Executing SQL group by queries on Elasticsearch datasources

Can you share the version of Elastic you are on? Can you also download/share a job profile please?

version of elasticsearch is 2.3.3

Please share the queries as well.

SELECT pipid
FROM Test.pd_activity_v2.jdbc
WHERE vrtm is not null and cltp = ‘vital’
GROUP BY pipid

That query works fine with me on ES. Can you download/share a job profile of the failed query please?

393d2ce4-ac81-4cb3-9e5c-1774bc430222.zip (11.2 KB)

find attached the query profile.

Thanks for uploading. However, I see no errors. I also noticed you eventually canceled the job. Did you ever let it finish? There seems to be no issues, I would recommend it continue to run.

Additionally, it seems like most of the time is hung up on the initial first step of retrieving the data from Elastic. This is a bit surprising because it usually should actually take longer without a where clause, not with it. There could be something wrong with underlying data in Elastic. Can you share a job profile of it without a where clause?

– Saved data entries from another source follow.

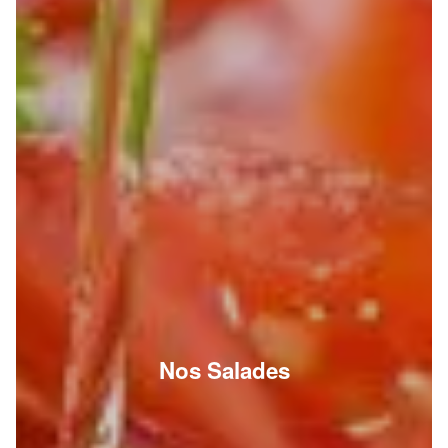
Nos Salades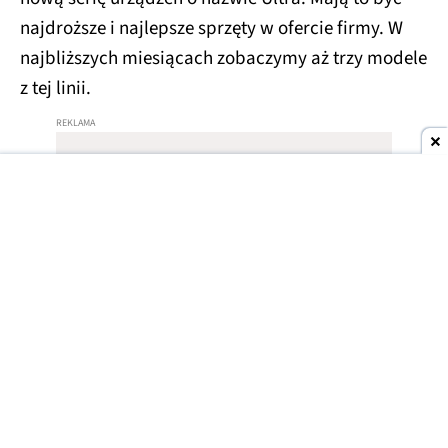
najdroższe i najlepsze sprzęty w ofercie firmy. W
najbliższych miesiącach zobaczymy aż trzy modele
z tej linii.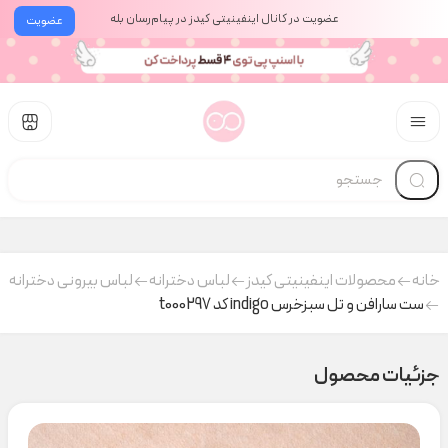
عضویت در کانال اینفینیتی کیدز در پیام‌رسان بله
عضویت
خانه
محصولات اینفینیتی کیدز
لباس دخترانه
لباس بیرونی دخترانه
ست سارافن و تل سبزخرس indigo کد t000297
جزئیات محصول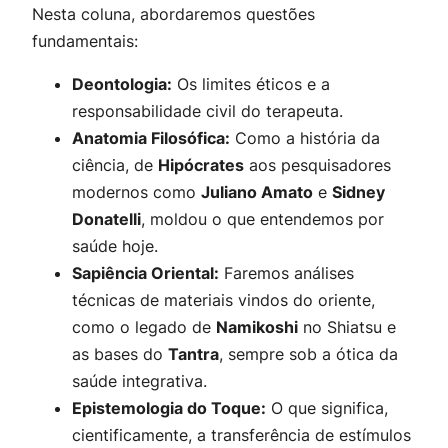
Nesta coluna, abordaremos questões
fundamentais:
Deontologia:
Os limites éticos e a
responsabilidade civil do terapeuta.
Anatomia Filosófica:
Como a história da
ciência, de
Hipócrates
aos pesquisadores
modernos como
Juliano Amato
e
Sidney
Donatelli
, moldou o que entendemos por
saúde hoje.
Sapiência Oriental:
Faremos análises
técnicas de materiais vindos do oriente,
como o legado de
Namikoshi
no Shiatsu e
as bases do
Tantra
, sempre sob a ótica da
saúde integrativa.
Epistemologia do Toque:
O que significa,
cientificamente, a transferência de estímulos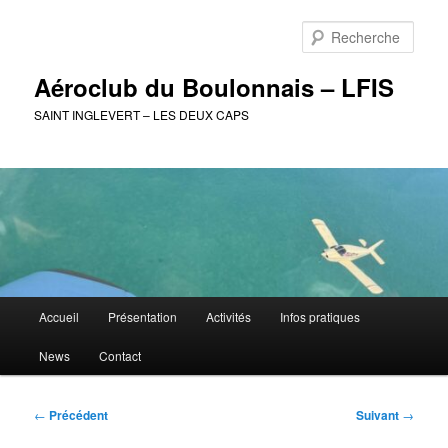
Aller
au
Rech
contenu
principal
Aéroclub du Boulonnais – LFIS
SAINT INGLEVERT – LES DEUX CAPS
Menu
Accueil
Présentation
Activités
Infos pratiques
principal
News
Contact
Navigation
←
Précédent
Suivant
→
des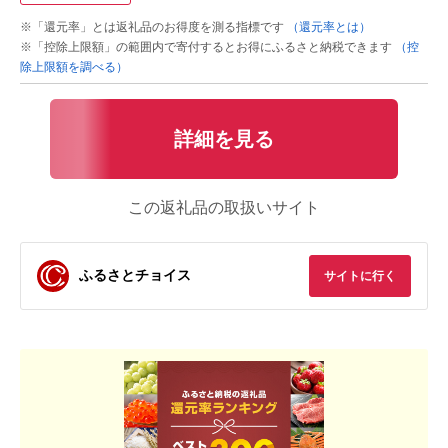
※「還元率」とは返礼品のお得度を測る指標です
（還元率とは）
※「控除上限額」の範囲内で寄付するとお得にふるさと納税できます
（控
除上限額を調べる）
詳細を見る
この返礼品の取扱いサイト
ふるさとチョイス
サイトに行く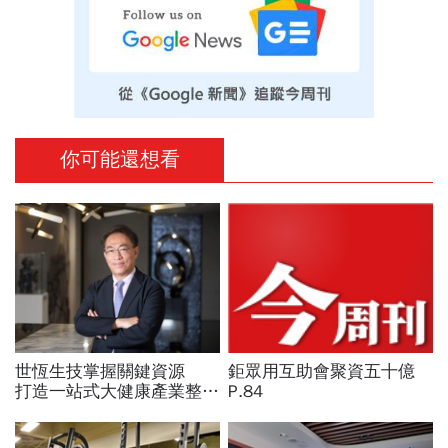
你可能還想看
世恆生技掌握關鍵資源
鉅眾用互助會聚資五十億
打造一站式大健康產業整合
P.84
平台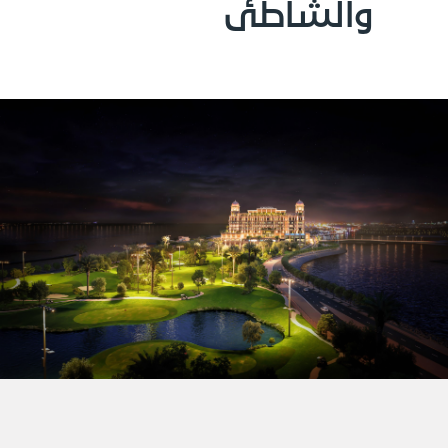
والشاطئ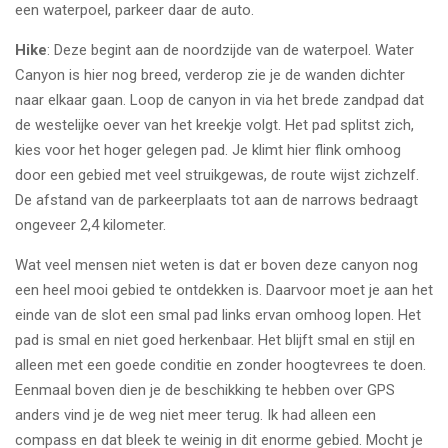
een waterpoel, parkeer daar de auto.
Hike
: Deze begint aan de noordzijde van de waterpoel. Water
Canyon is hier nog breed, verderop zie je de wanden dichter
naar elkaar gaan. Loop de canyon in via het brede zandpad dat
de westelijke oever van het kreekje volgt. Het pad splitst zich,
kies voor het hoger gelegen pad. Je klimt hier flink omhoog
door een gebied met veel struikgewas, de route wijst zichzelf.
De afstand van de parkeerplaats tot aan de narrows bedraagt
ongeveer 2,4 kilometer.
Wat veel mensen niet weten is dat er boven deze canyon nog
een heel mooi gebied te ontdekken is. Daarvoor moet je aan het
einde van de slot een smal pad links ervan omhoog lopen. Het
pad is smal en niet goed herkenbaar. Het blijft smal en stijl en
alleen met een goede conditie en zonder hoogtevrees te doen.
Eenmaal boven dien je de beschikking te hebben over GPS
anders vind je de weg niet meer terug. Ik had alleen een
compass en dat bleek te weinig in dit enorme gebied. Mocht je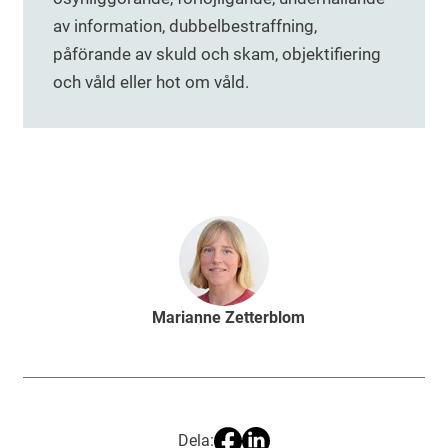
av information, dubbelbestraffning,
påförande av skuld och skam, objektifiering
och våld eller hot om våld.
Marianne Zetterblom
Dela: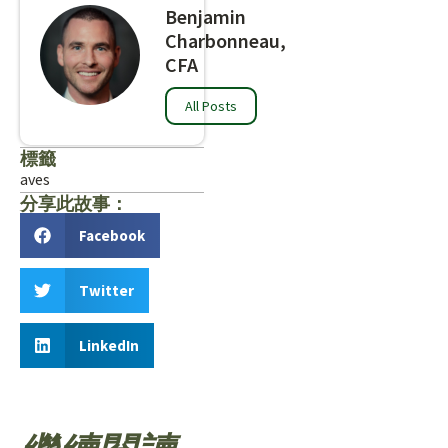
Benjamin
Charbonneau,
CFA
All Posts
標籤
aves
分享此故事：
Facebook
Twitter
LinkedIn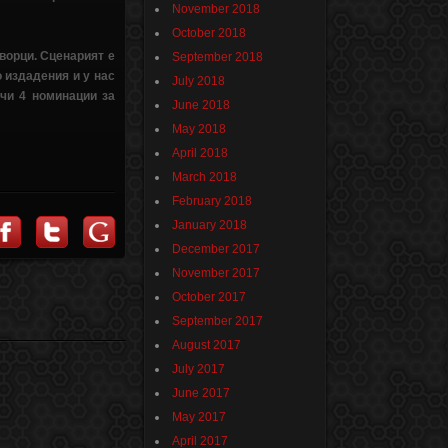
November 2018
October 2018
ворци. Сценарият е
September 2018
 издадения и у нас
July 2018
чи 4 номинации за
June 2018
May 2018
April 2018
March 2018
February 2018
January 2018
December 2017
November 2017
October 2017
September 2017
August 2017
July 2017
June 2017
May 2017
April 2017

i had to cancel it as it did not gave me output after waiting for an hour. i am guessing issue due to GC cycles which get initiated when i execute the query. the index on which i am executing SQL query is of 290GB and has records above 240Millions. attaching the job profile which i am executing without where clause.5303111d-4fa6-49fe-b21d-fc5f5416a265.zip (9.7 KB)

Thanks for the info. The first query profile you sent me was canceled within a couple minutes. The second query you sent me is still running.
To clarify - can you send me the query profile for the job that was running for ~hour with a where & a query that successfully completed without a where?

attaching job profile in which we did not used where clause.0240a978-8cac-4984-995c-3d93f56355be.zip (12.4 KB)

just to mention, we received output in 2Hours which is very high.

attaching job profile in which we included the where clause
b2c79020-67cd-44a9-83be-3b4f9c51e231.zip (12.7 KB)

Thanks for the new profiles, exactly what I was looking for. Everything looks normal and I think there may be some confusion with the original post. Let me explain…
To begin with, what I saw in the profiles your just attached-

  1. Includes Where clause: completes successfully, took ~21min, retrieves ~22mil records
  2. Excludes Where clause: completes successfully, took ~2hours, retrieves the full ~250mil records you mentioned earlier

Your original post said you are not able to get an output when you add a Where clause. However, based on your profiles, you actually do get an output successfully. In fact, adding a Where clause speeds up the query from ~2hours to ~21min. This is in line with what I expected and mentioned in my earlier response here. By adding a Where clause, it should always run faster since we are scanning/processing less data. To summarize - everything looks good & normal!

ok, that clears all.

now i am concern about decreasing the turn around time for the group by query which include the where clause.

can you please suggest how can i improve the turn around time?

I think what you’re seeing is that it takes ES a long time to scan all your data.

To speed things up, you can try creating one or more data reflections: https://docs.dremio.com/acceleration/reflections.html

You can decide if Raw or Aggregation reflections are appropriate. Sometimes you can make use of both. Note that the time to create the reflection the first time will probably be around 2 hours, but then subsequent queries that are accelerated should be much faster.

Here’s a tutorial: https://www.dremio.com/tutorials/getting-started-with-data-reflections/

@Chitender_Kumar is pipid normalized/analyzed? Also what’s the data type?


pipid is analyzed and it is string.

When looking at the query profile you’ve provided, we can see that Dremio pushes down the filters on vrtm and cltp into ES, but not the aggregations on the analyzed field (expected) – which is probably why this is taking longer than you expect. We end up having to read the data after the filters are applied before we can do teh aggregation in Dremio. As @anthony mentioned, the rate at which ES can return data is the bottleneck.

In general, Dremio doesn’t pushdown aggregations if the field is analyzed or normalized for correctness reasons. Imagine you have a value in this field for “Los Angeles”. When analyzed, this may be split into “los” and “angeles”. At this point, if we were to pushdown aggregation on this field instead of grouping on “Los Angeles”, you’d be grouping by both on “los” and “angeles” separately.

If this is a common use-case where you need performance, I’d follow @kelly’s suggestion above of using reflections.

so by reflection means Dremio will hold the mirror copy of Elastic Indices. if yes, then i do need to update the reflections when ever ES indices get updated. Am i right or wrong?

@Chitender_Kumar, raw reflections would hold the full dataset or a subset of fields in the dataset, where as aggregation reflections would hold summarized versions of the dataset. Check the documentation here. Yes, will need to have correct refresh policy defined based on your needs – or you can manually trigger refreshed. Check the documentation here.

Alternatively, you can create a duplicate field (e.g. pipid_not_analyzed) which is not analyzed in ES and use that in your group by instead.

In case of fields with multiple configuration, is there a way to address the not_analyzed (aka .keyword) one?